Based on the work of environmental scientists, economists and other experts, the report acknowledges that “prediction is not an exact science” but estimates that the gulf should recover by the end of 2012. The hardest-hit oyster beds could take much longer to come back, it says.
Based on those estimates, the damages paid out by the fund would be double the first year’s losses for most of those filing claims, less any money previously paid by the fund. Those whose living is tied to oyster beds would receive four times their 2010 losses.
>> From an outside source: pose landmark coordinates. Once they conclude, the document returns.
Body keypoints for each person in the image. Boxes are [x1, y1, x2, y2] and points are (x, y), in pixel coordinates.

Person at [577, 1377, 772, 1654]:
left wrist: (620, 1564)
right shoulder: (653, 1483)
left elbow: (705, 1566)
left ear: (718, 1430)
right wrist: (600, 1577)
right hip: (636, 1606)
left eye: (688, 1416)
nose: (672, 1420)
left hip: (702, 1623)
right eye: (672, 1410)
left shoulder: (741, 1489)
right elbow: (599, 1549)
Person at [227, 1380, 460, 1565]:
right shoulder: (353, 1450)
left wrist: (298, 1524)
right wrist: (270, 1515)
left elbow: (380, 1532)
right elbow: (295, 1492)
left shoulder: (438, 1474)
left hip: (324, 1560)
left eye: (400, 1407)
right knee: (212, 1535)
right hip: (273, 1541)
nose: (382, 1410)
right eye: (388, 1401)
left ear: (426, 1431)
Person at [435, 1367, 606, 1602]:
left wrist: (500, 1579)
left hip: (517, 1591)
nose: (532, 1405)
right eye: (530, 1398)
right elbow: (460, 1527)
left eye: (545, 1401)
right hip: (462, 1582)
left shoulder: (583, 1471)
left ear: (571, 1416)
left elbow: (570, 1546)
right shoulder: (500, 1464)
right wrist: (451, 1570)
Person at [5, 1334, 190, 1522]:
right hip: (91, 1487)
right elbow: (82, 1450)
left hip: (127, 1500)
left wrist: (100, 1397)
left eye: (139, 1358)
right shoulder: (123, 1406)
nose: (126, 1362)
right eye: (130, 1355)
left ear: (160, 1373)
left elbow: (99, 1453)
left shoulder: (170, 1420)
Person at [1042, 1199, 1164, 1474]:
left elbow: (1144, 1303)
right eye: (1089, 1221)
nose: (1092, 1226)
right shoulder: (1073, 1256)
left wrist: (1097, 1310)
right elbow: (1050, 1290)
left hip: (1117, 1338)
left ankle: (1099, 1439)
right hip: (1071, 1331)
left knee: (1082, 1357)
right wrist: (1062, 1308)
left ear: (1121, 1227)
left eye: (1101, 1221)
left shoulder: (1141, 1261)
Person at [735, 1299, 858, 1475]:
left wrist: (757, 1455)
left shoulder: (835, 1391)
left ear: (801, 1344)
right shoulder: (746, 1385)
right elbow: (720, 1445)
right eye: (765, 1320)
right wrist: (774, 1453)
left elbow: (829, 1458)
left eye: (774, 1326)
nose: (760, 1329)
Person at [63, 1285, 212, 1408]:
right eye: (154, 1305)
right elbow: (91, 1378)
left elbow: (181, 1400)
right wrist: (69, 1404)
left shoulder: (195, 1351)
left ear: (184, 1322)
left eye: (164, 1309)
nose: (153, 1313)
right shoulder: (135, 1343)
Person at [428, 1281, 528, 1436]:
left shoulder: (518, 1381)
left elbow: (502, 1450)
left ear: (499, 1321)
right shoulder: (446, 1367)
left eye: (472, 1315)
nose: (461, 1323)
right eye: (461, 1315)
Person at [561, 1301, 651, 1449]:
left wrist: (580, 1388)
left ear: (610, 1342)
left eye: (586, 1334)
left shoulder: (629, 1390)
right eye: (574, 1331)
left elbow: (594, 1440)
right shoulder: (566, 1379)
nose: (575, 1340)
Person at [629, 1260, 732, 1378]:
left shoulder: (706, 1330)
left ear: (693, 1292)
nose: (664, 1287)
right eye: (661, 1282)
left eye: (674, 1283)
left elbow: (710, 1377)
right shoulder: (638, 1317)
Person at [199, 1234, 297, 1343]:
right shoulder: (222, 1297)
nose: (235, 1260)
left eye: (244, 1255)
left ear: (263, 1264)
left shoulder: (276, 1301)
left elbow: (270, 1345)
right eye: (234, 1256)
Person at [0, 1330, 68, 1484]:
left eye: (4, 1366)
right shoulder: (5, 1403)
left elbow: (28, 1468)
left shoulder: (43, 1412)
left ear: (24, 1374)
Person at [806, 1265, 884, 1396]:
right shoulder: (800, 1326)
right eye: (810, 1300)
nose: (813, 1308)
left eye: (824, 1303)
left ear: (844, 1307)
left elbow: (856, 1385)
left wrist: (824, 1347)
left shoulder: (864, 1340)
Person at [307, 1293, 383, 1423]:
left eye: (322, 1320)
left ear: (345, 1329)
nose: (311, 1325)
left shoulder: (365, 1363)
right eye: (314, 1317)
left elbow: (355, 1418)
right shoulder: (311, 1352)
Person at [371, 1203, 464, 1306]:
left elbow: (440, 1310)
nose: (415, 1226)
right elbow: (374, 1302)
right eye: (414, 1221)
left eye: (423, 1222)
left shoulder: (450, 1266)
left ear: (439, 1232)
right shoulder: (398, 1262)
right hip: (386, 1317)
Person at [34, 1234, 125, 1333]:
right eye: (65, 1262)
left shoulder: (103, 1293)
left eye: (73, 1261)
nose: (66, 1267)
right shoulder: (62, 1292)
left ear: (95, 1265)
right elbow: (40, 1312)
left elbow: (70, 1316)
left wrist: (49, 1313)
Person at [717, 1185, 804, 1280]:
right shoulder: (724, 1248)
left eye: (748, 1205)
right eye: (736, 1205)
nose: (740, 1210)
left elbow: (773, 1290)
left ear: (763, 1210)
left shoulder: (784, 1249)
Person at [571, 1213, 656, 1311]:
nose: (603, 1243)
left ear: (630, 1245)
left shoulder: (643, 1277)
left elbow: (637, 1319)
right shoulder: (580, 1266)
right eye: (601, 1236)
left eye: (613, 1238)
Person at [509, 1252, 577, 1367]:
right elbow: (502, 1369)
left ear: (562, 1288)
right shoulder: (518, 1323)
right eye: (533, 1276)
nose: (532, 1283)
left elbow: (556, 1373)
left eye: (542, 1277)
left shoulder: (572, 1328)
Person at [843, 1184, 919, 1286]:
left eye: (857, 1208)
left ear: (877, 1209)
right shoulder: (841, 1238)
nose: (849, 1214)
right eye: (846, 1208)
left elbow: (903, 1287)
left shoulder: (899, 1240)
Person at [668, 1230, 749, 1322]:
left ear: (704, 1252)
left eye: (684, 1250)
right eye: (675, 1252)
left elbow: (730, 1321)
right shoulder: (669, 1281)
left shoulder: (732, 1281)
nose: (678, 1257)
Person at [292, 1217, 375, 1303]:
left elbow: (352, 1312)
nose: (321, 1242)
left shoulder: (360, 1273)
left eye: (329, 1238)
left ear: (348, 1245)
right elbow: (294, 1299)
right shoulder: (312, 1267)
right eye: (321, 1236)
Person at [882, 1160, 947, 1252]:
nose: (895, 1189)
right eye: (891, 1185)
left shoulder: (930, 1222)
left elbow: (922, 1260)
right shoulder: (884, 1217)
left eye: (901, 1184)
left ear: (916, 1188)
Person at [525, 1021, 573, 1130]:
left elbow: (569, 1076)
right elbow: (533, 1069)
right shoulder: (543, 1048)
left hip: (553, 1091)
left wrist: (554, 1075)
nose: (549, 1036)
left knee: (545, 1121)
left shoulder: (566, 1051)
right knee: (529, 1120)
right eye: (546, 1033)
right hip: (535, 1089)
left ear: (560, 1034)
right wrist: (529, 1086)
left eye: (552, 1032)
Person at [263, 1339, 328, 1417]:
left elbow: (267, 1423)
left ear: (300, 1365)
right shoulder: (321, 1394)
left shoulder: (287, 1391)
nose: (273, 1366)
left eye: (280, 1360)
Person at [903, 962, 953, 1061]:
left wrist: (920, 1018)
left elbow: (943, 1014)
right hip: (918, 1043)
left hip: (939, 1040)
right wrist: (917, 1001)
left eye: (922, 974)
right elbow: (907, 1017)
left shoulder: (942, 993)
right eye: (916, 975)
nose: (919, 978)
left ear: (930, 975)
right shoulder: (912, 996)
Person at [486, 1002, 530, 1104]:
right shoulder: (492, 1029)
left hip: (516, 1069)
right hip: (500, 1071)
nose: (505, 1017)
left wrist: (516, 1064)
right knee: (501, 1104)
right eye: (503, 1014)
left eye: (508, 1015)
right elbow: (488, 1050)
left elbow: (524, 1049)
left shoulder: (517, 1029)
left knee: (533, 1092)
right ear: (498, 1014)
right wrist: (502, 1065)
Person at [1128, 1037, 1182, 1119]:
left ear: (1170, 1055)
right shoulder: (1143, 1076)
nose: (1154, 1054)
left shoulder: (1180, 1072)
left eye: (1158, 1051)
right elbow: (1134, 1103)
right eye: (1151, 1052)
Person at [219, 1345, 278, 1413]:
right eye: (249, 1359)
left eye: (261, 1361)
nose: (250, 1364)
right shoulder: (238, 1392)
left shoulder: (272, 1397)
Mr. Feinberg, appointed in June by BP and the Obama administration, has given out more than $3.5 billion so far in emergency money to those affected by the spill.
But Gulf Coast residents have become increasingly angry over what they say are shortcomings of the program, including inconsistent payments and an opaque process. The methodology for final settlements is meant to answer those criticisms.
Mr. Feinberg has also been criticized by plaintiffs’ lawyers who have filed complaints with the judge in New Orleans who is overseeing federal spill litigation. They have accused the administrator of not being truly independent from BP, and asked the judge to exercise authority over the compensation process.
On Tuesday, the governor and attorney general of Louisiana and the attorney general of Mississippi filed similar requests with the judge, Carl J. Barbier.
A key document used to formulate plans for commercial fishermen making claims was a report by Wes Tunnell, a marine biologist at Texas A&M’s Harte Research Institute in Corpus Christi, who has extensive experience studying oil spills.
The 39-page report acknowledges that any definitive assessment at this point is impossible, and that fully understanding the spill’s ecological effects will take years.